Die Böden wurden aufgefrischt, die charakteristischen Terrakottaplatten der Pfeiler, Wandnischen und Türgewände, wo beschädigt, nachgegossen und ersetzt. Auch der Kundentresorraum im 1. UG wurde in den Originalzustand ver­setzt. Heute wie damals säumen Schliessfächer die Wände, den Raum selbst betritt man durch eine acht Tonnen schwere Tresortür. Wo einst Geld gehortet wurde, kann man es heute ausgeben: Die beiden Räume beherbergen nun die Niederlassung der schwedischen Modemarke COS.

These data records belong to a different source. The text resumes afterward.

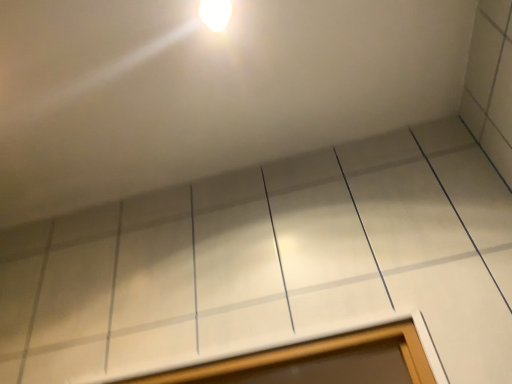
Question: From a real-world perspective, is white glossy window at lower center positioned above or below white glossy light fixture at upper center?

Choices:
 (A) below
 (B) above

Answer: (A)

Question: Considering the positions of white glossy window at lower center and white glossy light fixture at upper center in the image, is white glossy window at lower center wider or thinner than white glossy light fixture at upper center?

Choices:
 (A) thin
 (B) wide

Answer: (A)

Question: Visually, is white glossy window at lower center positioned to the left or to the right of white glossy light fixture at upper center?

Choices:
 (A) right
 (B) left

Answer: (A)

Question: Considering the positions of point (223, 21) and point (361, 345), is point (223, 21) closer or farther from the camera than point (361, 345)?

Choices:
 (A) closer
 (B) farther

Answer: (B)

Question: Is white glossy light fixture at upper center bigger or smaller than white glossy window at lower center?

Choices:
 (A) big
 (B) small

Answer: (B)

Question: Considering the positions of white glossy light fixture at upper center and white glossy window at lower center in the image, is white glossy light fixture at upper center wider or thinner than white glossy window at lower center?

Choices:
 (A) wide
 (B) thin

Answer: (A)

Question: Considering the positions of white glossy light fixture at upper center and white glossy window at lower center in the image, is white glossy light fixture at upper center taller or shorter than white glossy window at lower center?

Choices:
 (A) tall
 (B) short

Answer: (B)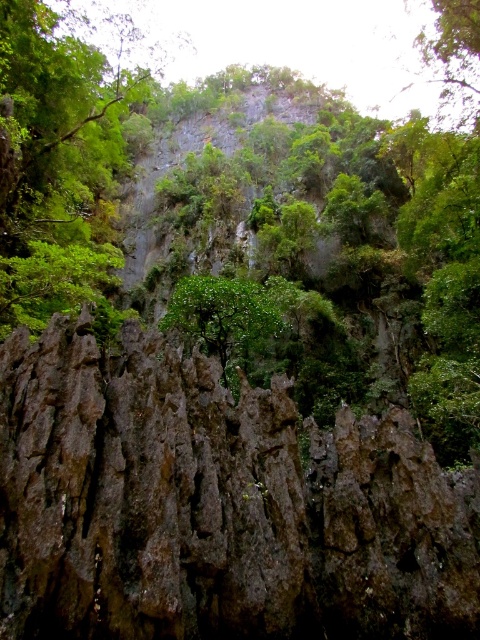
You are standing at the base of the cliff and want to reach the point marked at point (24,560). If your climbing gear can handle a maximum distance of 30 feet from the base, will you be able to reach it?

The distance between you and the point (24,560) is 29.15 feet, which is within your climbing gear limit of 30 feet. Yes, you can reach it.

You are a hiker standing at the base of the cliff and looking up. You notice two green leafy trees on the cliff face. Which tree, the green leafy tree at upper center or the green leafy tree at center, is closer to the top of the cliff?

The green leafy tree at upper center is closer to the top of the cliff because it is taller than the green leafy tree at center.

You are a hiker planning to climb the dark brown rocky cliff at center and the green leafy tree at upper center. Which one has a larger base width?

The dark brown rocky cliff at center might be wider than green leafy tree at upper center, so it likely has a larger base width.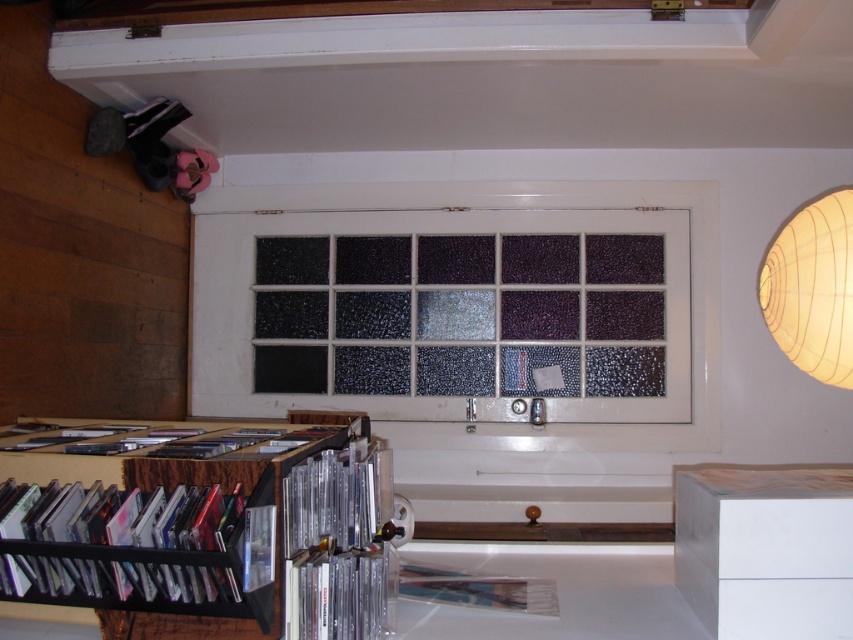
Does point (369, 513) come closer to viewer compared to point (827, 365)?

Yes, point (369, 513) is in front of point (827, 365).

Is clear plastic cd cases at lower left above ivory paper lantern at upper right?

No, clear plastic cd cases at lower left is not above ivory paper lantern at upper right.

Is point (373, 600) closer to camera compared to point (792, 317)?

Yes, it is.

I want to click on clear plastic cd cases at lower left, so click(338, 544).

Is black plastic cd case at lower left to the right of metallic silver book at center from the viewer's perspective?

No, black plastic cd case at lower left is not to the right of metallic silver book at center.

Does black plastic cd case at lower left appear over metallic silver book at center?

Indeed, black plastic cd case at lower left is positioned over metallic silver book at center.

Looking at this image, measure the distance between point [18,486] and camera.

Point [18,486] is 4.84 feet away from camera.

Locate an element on the screen. black plastic cd case at lower left is located at coordinates (132, 564).

Can you confirm if translucent glass window at center is bigger than black plastic cd case at lower left?

Correct, translucent glass window at center is larger in size than black plastic cd case at lower left.

Who is taller, translucent glass window at center or black plastic cd case at lower left?

translucent glass window at center

This screenshot has height=640, width=853. What do you see at coordinates (465, 308) in the screenshot?
I see `translucent glass window at center` at bounding box center [465, 308].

Für den Ladenbau war an dieser Stelle ein Londoner Büro im Auftrag des Mieters zuständig. Es wusste die expressiven Räume nur bedingt zu nutzen: In der Schalterhalle mögen die grazilen Kleiderständer mit den soliden Stützen interessant kontrastieren, der überdimensionierte Kubus für die Garderoben im rückwärtigen Teil verstellt hingegen die Sicht auf die originalen Wandtafeln und verunklart den Raum. Bitter wird es beim Tresorraum: Während der Zugang durch den schön gestalteten Vorraum und die mächtige Tresortür spannungsvoll inszeniert ist, verstellte man die umlaufenden Schliessfächer an den Wänden mit den Kleiderständern – zu eng und zu viel für den Raum. Schade.


Anmerkung:
[01] Schweizerische Bauzeitung, 75–76/1920, Heft 4, S. 38 ff.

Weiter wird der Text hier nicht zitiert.